### WHAT TO PRODUCE
In the material below, the lines containing the word "stato" are required; copy each of them.

ENTRIES PROVIDED section start

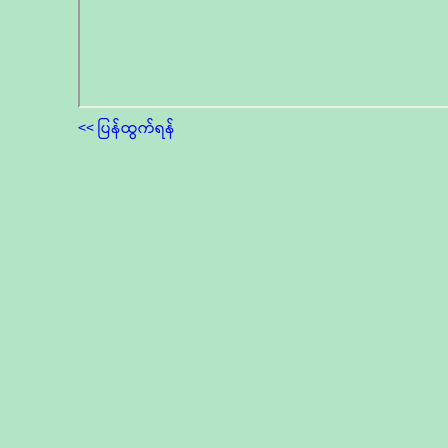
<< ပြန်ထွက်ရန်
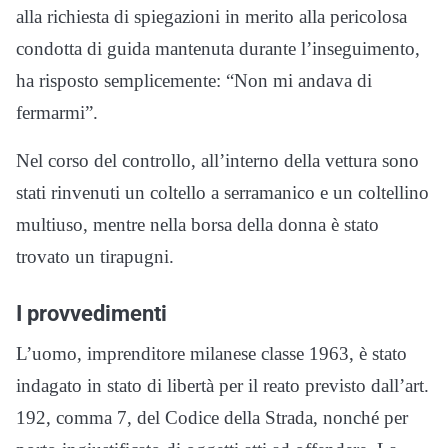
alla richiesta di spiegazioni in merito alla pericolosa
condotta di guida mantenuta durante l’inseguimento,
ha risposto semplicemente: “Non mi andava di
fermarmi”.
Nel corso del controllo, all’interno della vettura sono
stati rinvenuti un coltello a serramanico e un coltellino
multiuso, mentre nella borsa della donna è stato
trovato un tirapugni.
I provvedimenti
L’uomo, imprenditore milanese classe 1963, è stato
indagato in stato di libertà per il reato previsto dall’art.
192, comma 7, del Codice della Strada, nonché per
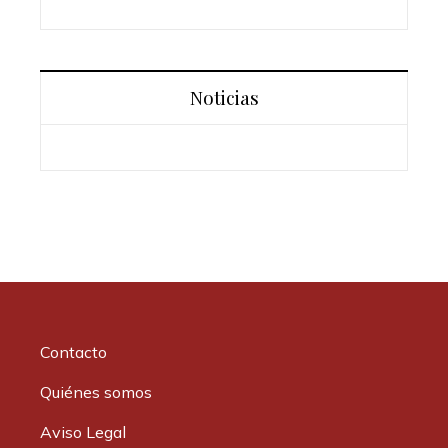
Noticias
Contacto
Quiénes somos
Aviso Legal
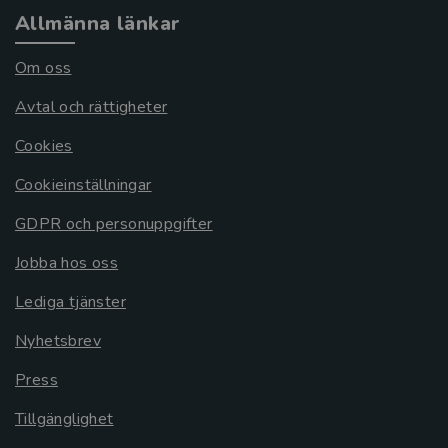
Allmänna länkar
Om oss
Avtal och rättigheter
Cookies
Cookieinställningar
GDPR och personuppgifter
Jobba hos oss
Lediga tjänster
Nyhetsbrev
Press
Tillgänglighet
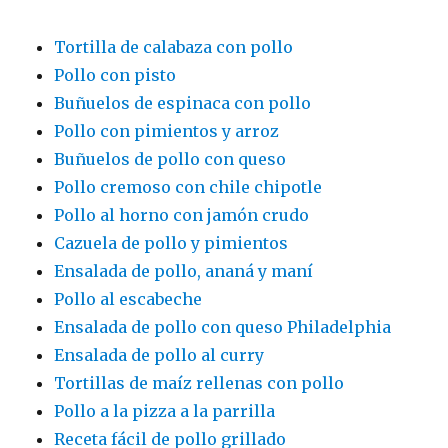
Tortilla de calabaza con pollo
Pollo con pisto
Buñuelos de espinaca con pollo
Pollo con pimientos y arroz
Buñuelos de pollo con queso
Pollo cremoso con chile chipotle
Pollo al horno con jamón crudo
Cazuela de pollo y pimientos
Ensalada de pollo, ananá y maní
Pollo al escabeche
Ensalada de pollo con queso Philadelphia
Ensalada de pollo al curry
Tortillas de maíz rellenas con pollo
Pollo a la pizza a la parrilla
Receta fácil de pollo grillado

ENTRIES PROVIDED section end

### RESPONSE AREA
multiuso, mentre nella borsa della donna è stato
L’uomo, imprenditore milanese classe 1963, è stato
indagato in stato di libertà per il reato previsto dall’art.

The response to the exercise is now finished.